FABRIANO - L’ottava edizione di FabriJazz scalda i motori pronta al debutto tra musica live, lezioni e masterclass con insegnanti di livello internazionale. Subito intenso il primo fine settimana della rassegna fabrianese organizzata da Fabriano Pro Musica, con la musica di Pino Daniele portata sabato ai Giardini del Poio dal tributo Convergenze Parallele. Ma il grande evento di questo fine settimana si svolgerà al Teatro Gentile con Fabrizio Bosso, Julian Oliver Mazzariello e Massimo Popolizio, con l’ambizioso progetto “Shadows, le memorie perdute di Chet Baker”. Un racconto in musica per narrare “Le memorie perdute” del James Dean dei musicisti. Ed è proprio la tromba di Fabrizio Bosso a introdurre il grande evento di domenica alle 21,30.
Bosso, ancora una volta Marche ed ancora una volta Fabriano e FabriJazz: la nostra regione è una certezza musicale?
«Sì è sempre un bel ritornare soprattutto quanto ci si trova circondati da persone che sanno fare il loro mestiere ed organizzare eventi come questo. Ho un bel rapporto con la manifestazione fabrianese, ho bei ricordi di Fabriano, anche prima di FabriJazz. Non dimentichiamo le Marche tutte, perché ho sempre piacere nel ritornare».
Sarà uno spettacolo molto particolare, dove la musica e le parole si fonderanno per raccontare la storia del grande trombettista americano Chet Baker. Cosa si deve aspettare il pubblico del “Gentile”?
«Ci saranno dei momenti dove la voce e le parole di Massimo Popolizio saranno le uniche protagonista di quello che possiamo considerare una sorta di reading, ma ovviamente la musica avrà un ruolo estremamente importante. Ci sarà interazione con la voce di Massimo, e c’è anche da dire che a suo modo è un grande improvvisatore perché a volte segue la nostra linea musicale con la voce. Il jazz della voce in un certo qual senso».

# [COMPITO ASSEGNATO 1]
Queste affermazioni concordano con l'articolo su FabriJazz? Rispondi sì o no per ciascuna, citando alla lettera le parole dell'articolo che lo stabiliscono. (a) FabriJazz è giunto alla settima edizione. (b) La rassegna è organizzata da Fabriano Pro Musica. (c) Secondo Bosso, nello spettacolo la musica avrà un ruolo secondario.
# [COMPITO ASSEGNATO 2]
Fornisci il seguito dell'articolo su FabriJazz, partendo subito dopo l'ultima frase riportata.
Le righe riportate più avanti sono materiale a sé, indipendente dall'articolo su FabriJazz.

# [INFORMAZIONI MOSTRATE]

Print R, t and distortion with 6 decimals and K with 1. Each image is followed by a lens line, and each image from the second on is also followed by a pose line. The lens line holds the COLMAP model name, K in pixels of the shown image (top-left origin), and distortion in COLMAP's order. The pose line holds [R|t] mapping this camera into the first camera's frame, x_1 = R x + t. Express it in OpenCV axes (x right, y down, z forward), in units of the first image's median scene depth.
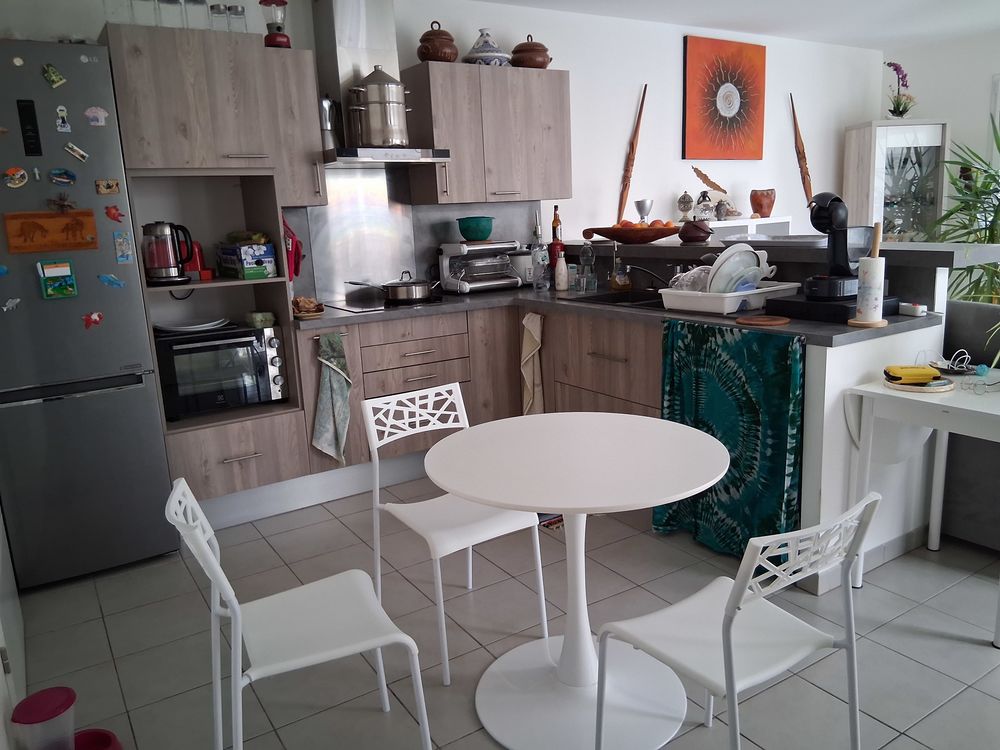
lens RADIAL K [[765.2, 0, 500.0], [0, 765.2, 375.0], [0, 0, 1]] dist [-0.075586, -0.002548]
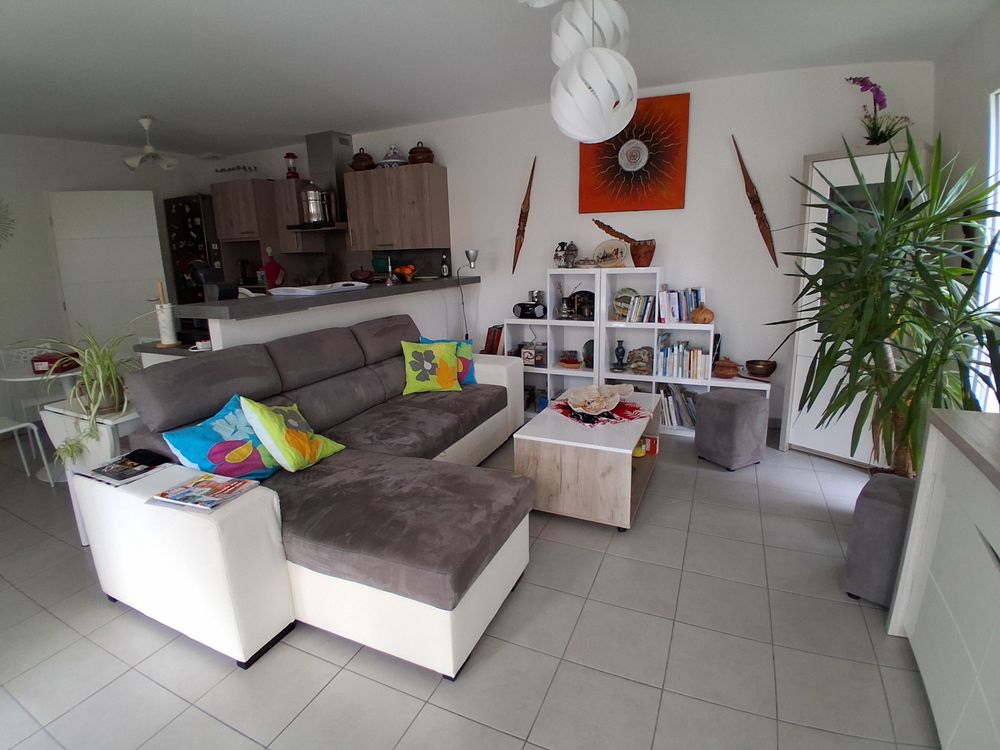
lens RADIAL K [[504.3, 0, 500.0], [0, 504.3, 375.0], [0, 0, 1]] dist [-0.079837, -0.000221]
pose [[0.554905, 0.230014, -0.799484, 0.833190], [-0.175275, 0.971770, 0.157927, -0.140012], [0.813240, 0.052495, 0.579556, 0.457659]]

# [ESITO DEL COMPITO 1]
(a) No: «L’ottava edizione di FabriJazz».
(b) Sì: «organizzata da Fabriano Pro Musica».
(c) No: «ovviamente la musica avrà un ruolo estremamente importante».

# [ESITO DEL COMPITO 2]
Il concerto si svolgerà all’interno del Teatro Gentile, il ritorno all’interno di un luogo di cultura è musica: lo possiamo considerare come simbolo di rinascita?
«Ricordo uno dei primi concerti di questo tipo a Torino: c’era emozione e la voglia di dare qualcosa in più, suonando quasi in apnea. Ancora oggi, dopo ogni concerto, mi dico “Anche oggi è andata” e facendo questo mestiere dopo tanto tempo fermi è come tornare a vivere. Ma non solo per noi artisti, anche per chi viene al concerto e poi cerca il contatto con l’artista, una foto, l’autografo. È il ritorno della socialità, dell’incontro, che si sono mancati moltissimo».
Musica “live” quindi, con un pubblico vero. Gli eventi in streaming non sono quindi la risposta e la soluzione?
«Assolutamente no. Sono un momento, un passaggio, non una soluzione. Ho fatto alcune cose in streaming, ma ne ho rifiutate altre come per esempio lezioni e masterclass. Dico di no perché c’è una differenza enorme tra un palco “vero” e un palco di un evento in streaming».
Ben venga chi ha il coraggio di organizzare eventi in un tempo così complicato rispettando le regole?
«Certo, perché c’è la tua energia di musicista, c’è quella del pubblico e la voglia ed il desiderio di ritrovare quelle sensazioni e cose che fino a poco tempo fa si davano per scontate».